**What is being asked**:
Without changing anything, transcribe all of the entries.

**Data for the task**:
——
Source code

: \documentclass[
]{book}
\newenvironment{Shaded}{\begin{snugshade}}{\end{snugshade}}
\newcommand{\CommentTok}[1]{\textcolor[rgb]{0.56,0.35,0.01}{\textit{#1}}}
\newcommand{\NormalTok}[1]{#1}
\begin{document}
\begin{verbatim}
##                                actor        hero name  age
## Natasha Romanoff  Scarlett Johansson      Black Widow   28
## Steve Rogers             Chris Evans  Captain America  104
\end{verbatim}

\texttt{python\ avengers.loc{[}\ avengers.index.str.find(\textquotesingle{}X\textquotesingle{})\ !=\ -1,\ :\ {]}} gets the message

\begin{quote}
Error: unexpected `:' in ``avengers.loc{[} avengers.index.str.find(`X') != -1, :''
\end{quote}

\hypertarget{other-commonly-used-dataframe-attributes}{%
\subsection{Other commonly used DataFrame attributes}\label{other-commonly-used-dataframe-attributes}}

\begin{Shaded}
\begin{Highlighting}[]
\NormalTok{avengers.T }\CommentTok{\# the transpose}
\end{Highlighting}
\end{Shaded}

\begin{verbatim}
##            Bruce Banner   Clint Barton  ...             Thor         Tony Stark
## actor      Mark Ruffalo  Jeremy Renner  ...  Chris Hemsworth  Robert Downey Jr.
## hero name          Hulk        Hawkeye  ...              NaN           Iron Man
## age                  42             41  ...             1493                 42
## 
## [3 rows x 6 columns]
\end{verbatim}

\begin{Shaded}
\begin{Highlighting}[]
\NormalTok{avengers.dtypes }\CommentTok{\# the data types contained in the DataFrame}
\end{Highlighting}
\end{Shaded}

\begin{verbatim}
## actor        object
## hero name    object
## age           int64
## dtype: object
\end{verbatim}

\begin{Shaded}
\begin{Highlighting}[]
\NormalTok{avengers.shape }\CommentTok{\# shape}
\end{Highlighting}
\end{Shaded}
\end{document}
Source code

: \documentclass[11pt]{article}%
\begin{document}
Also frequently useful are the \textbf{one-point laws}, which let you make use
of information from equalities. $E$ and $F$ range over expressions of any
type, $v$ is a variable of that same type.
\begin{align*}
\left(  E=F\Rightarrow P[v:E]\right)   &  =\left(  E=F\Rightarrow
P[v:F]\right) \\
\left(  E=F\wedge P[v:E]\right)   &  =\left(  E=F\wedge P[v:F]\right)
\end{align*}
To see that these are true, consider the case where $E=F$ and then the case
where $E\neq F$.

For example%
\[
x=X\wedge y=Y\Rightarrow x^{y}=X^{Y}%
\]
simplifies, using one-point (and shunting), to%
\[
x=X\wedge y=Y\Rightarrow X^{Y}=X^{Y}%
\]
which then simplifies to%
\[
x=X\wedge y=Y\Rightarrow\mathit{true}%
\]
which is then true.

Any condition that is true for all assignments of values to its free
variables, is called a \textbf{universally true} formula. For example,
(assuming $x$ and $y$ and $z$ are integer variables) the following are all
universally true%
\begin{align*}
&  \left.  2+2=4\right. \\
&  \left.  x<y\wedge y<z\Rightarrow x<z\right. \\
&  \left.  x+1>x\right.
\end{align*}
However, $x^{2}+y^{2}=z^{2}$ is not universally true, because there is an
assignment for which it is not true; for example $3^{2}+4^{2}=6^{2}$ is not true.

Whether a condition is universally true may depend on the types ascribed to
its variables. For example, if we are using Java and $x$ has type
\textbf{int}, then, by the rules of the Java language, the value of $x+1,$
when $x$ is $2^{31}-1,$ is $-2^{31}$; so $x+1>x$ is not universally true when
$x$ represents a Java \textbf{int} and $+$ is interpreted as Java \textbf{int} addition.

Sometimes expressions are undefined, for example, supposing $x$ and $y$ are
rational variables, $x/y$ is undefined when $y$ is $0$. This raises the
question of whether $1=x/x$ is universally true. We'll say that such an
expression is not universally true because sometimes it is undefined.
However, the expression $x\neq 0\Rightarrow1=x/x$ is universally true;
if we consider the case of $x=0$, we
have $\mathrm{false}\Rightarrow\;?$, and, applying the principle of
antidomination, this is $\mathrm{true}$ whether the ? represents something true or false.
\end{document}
——
**Response to this exercise**:
Source code

: \documentclass[
]{book}
\newenvironment{Shaded}{\begin{snugshade}}{\end{snugshade}}
\newcommand{\CommentTok}[1]{\textcolor[rgb]{0.56,0.35,0.01}{\textit{#1}}}
\newcommand{\NormalTok}[1]{#1}
\begin{document}
\begin{verbatim}
##                                actor        hero name  age
## Natasha Romanoff  Scarlett Johansson      Black Widow   28
## Steve Rogers             Chris Evans  Captain America  104
\end{verbatim}

\texttt{python\ avengers.loc{[}\ avengers.index.str.find(\textquotesingle{}X\textquotesingle{})\ !=\ -1,\ :\ {]}} gets the message

\begin{quote}
Error: unexpected `:' in ``avengers.loc{[} avengers.index.str.find(`X') != -1, :''
\end{quote}

\hypertarget{other-commonly-used-dataframe-attributes}{%
\subsection{Other commonly used DataFrame attributes}\label{other-commonly-used-dataframe-attributes}}

\begin{Shaded}
\begin{Highlighting}[]
\NormalTok{avengers.T }\CommentTok{\# the transpose}
\end{Highlighting}
\end{Shaded}

\begin{verbatim}
##            Bruce Banner   Clint Barton  ...             Thor         Tony Stark
## actor      Mark Ruffalo  Jeremy Renner  ...  Chris Hemsworth  Robert Downey Jr.
## hero name          Hulk        Hawkeye  ...              NaN           Iron Man
## age                  42             41  ...             1493                 42
## 
## [3 rows x 6 columns]
\end{verbatim}

\begin{Shaded}
\begin{Highlighting}[]
\NormalTok{avengers.dtypes }\CommentTok{\# the data types contained in the DataFrame}
\end{Highlighting}
\end{Shaded}

\begin{verbatim}
## actor        object
## hero name    object
## age           int64
## dtype: object
\end{verbatim}

\begin{Shaded}
\begin{Highlighting}[]
\NormalTok{avengers.shape }\CommentTok{\# shape}
\end{Highlighting}
\end{Shaded}
\end{document}
Source code

: \documentclass[11pt]{article}%
\begin{document}
Also frequently useful are the \textbf{one-point laws}, which let you make use
of information from equalities. $E$ and $F$ range over expressions of any
type, $v$ is a variable of that same type.
\begin{align*}
\left(  E=F\Rightarrow P[v:E]\right)   &  =\left(  E=F\Rightarrow
P[v:F]\right) \\
\left(  E=F\wedge P[v:E]\right)   &  =\left(  E=F\wedge P[v:F]\right)
\end{align*}
To see that these are true, consider the case where $E=F$ and then the case
where $E\neq F$.

For example%
\[
x=X\wedge y=Y\Rightarrow x^{y}=X^{Y}%
\]
simplifies, using one-point (and shunting), to%
\[
x=X\wedge y=Y\Rightarrow X^{Y}=X^{Y}%
\]
which then simplifies to%
\[
x=X\wedge y=Y\Rightarrow\mathit{true}%
\]
which is then true.

Any condition that is true for all assignments of values to its free
variables, is called a \textbf{universally true} formula. For example,
(assuming $x$ and $y$ and $z$ are integer variables) the following are all
universally true%
\begin{align*}
&  \left.  2+2=4\right. \\
&  \left.  x<y\wedge y<z\Rightarrow x<z\right. \\
&  \left.  x+1>x\right.
\end{align*}
However, $x^{2}+y^{2}=z^{2}$ is not universally true, because there is an
assignment for which it is not true; for example $3^{2}+4^{2}=6^{2}$ is not true.

Whether a condition is universally true may depend on the types ascribed to
its variables. For example, if we are using Java and $x$ has type
\textbf{int}, then, by the rules of the Java language, the value of $x+1,$
when $x$ is $2^{31}-1,$ is $-2^{31}$; so $x+1>x$ is not universally true when
$x$ represents a Java \textbf{int} and $+$ is interpreted as Java \textbf{int} addition.

Sometimes expressions are undefined, for example, supposing $x$ and $y$ are
rational variables, $x/y$ is undefined when $y$ is $0$. This raises the
question of whether $1=x/x$ is universally true. We'll say that such an
expression is not universally true because sometimes it is undefined.
However, the expression $x\neq 0\Rightarrow1=x/x$ is universally true;
if we consider the case of $x=0$, we
have $\mathrm{false}\Rightarrow\;?$, and, applying the principle of
antidomination, this is $\mathrm{true}$ whether the ? represents something true or false.
\end{document}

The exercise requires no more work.